------ EXTRACT

Exposure to DE enhances influenza titers and IFN-β expression. A) Viral titers were quantified in lung homogenates as TCID₅₀ on day 1, 4, 8, and 14 p.i. B) IFN-β mRNA expression was quantified in lung RNA by RT-PCR. Values are normalized to β-actin and expressed as relative quantification. *significantly different from air exposed influenza infected mice (p < 0.05, n = 11).

Figure 2

Exposure to DE enhances influenza induced pulmonary inflammation. BAL was obtained day 1, 4, 8, and 14 p.i. A) Neutrophil counts per ml of BAL. B) Protein concentration (μg/ml) in BAL. C) Pathology scores of mouse lung sections were stained with H & E and visualized and scored using light microscopy in tissues collected on day 4 p.i. Left column is representative of 100× magnification and right column is representative of 400× magnification. *significantly different from air exposed mice (p < 0.05, n = 8 for uninfected; n = 11 for influenza infected).

Figure 3

Exposure to DE enhances influenza induced pulmonary responsiveness (PR). PR measured by Buxco systems at day 1, 4, 8, and 14 p.i., reported as PenH values with increasing doses of aerosolized methacholine. *significantly different from air and air/flu exposed mice (p < 0.05, n = 6).

Figure 4

Exposure to DE during an influenza infection increases the message of Interleukin 4 (IL-4) and decreases the expression of IFN-γ and IL-12p40 cytokines. IL-4, IFN-γ and IL-12p40 gene expression was analyzed in lung RNA on day 1, 4, 8, and 14 p.i. IL-4 protein production was measured in BAL by ELISA at day 1, 4, 8, and 14 p.i. A) Levels of IL-4 mRNA were quantified in lung homogenates by real-time RT-PCR and normalized to levels of β-actin in mice exposed to air or DE during an influenza infection. B) Levels of IL-4 protein were measured in BAL. C) IFN-γ mRNA; D) IL-12p40 subunit mRNA. *significantly different from air or air/flu exposed mice (p < 0.05; n = 11 for influenza infected).

------------
------ DATA PROVIDED

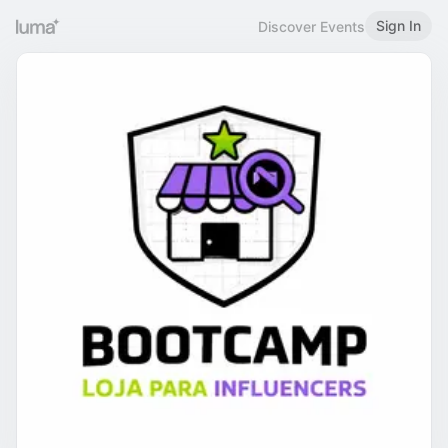
Sign In
Discover Events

------------

→ EXERCISE REQUIREMENTS
1: Rewrite the passage of the diesel exhaust and influenza figure legends between "Exposure to DE during" and "0.05; n = 11 for influenza infected).", inclusive, swapping "BAL" for "bronchoalveolar lavage fluid".
2: Write the next part of the diesel exhaust and influenza figure legends, starting after the final sentence shown.

→ PER-TASK OUTPUTS
1:
Exposure to DE during an influenza infection increases the message of Interleukin 4 (IL-4) and decreases the expression of IFN-γ and IL-12p40 cytokines. IL-4, IFN-γ and IL-12p40 gene expression was analyzed in lung RNA on day 1, 4, 8, and 14 p.i. IL-4 protein production was measured in bronchoalveolar lavage fluid by ELISA at day 1, 4, 8, and 14 p.i. A) Levels of IL-4 mRNA were quantified in lung homogenates by real-time RT-PCR and normalized to levels of β-actin in mice exposed to air or DE during an influenza infection. B) Levels of IL-4 protein were measured in bronchoalveolar lavage fluid. C) IFN-γ mRNA; D) IL-12p40 subunit mRNA. *significantly different from air or air/flu exposed mice (p < 0.05; n = 11 for influenza infected).

2:
Figure 5

Antioxidants can increase glutathione (GSH) and decrease hemeoxygenase 1 (HO-1) expression during DE enhanced influenza infection. A) Levels of GSH were quantified in PCA lung homogenates by HPLC and expressed as nmol of GSH per gram of lung tissue. Graph is representative of day 4 p.i. B) Levels of HO-1 mRNA were quantified in lung homogenates by real-time RT-PCR and normalized to levels of β-actin in mice exposed to air on day 4 p.i. (p < 0.05, n = 6).

Figure 6

Antioxidants have no effect on DE enhanced influenza titers but decrease DE enhanced pulmonary inflammation. A) Viral titers were quantified in lung homogenates as TCID₅₀ on day 1 and 4 p.i. *significantly different from air/flu (p < 0.05, n = 6). B) Neutrophil counts per ml of BAL on day 4 p.i. C) PR measured by Buxco systems at day 1 p.i. reported as PenH values with increasing doses of aerosolized methacholine. *significantly different from saline controls (p < 0.05, n = 6).

Figure 7

Antioxidants decrease Interleukin 4 (IL-4) and increase the expression of IFN-γ during a DE-enhanced influenza infection. IL-4 and IFN-γ gene expression was analyzed in lung RNA on day 4 p.i. A) Levels of IL-4 mRNA were quantified in lung homogenates by real-time RT-PCR and normalized to levels of β-actin in mice exposed to air on day 4 p.i. B) IFN-γ on day 4 p.i. *significantly different from saline control (p < 0.05, n = 6).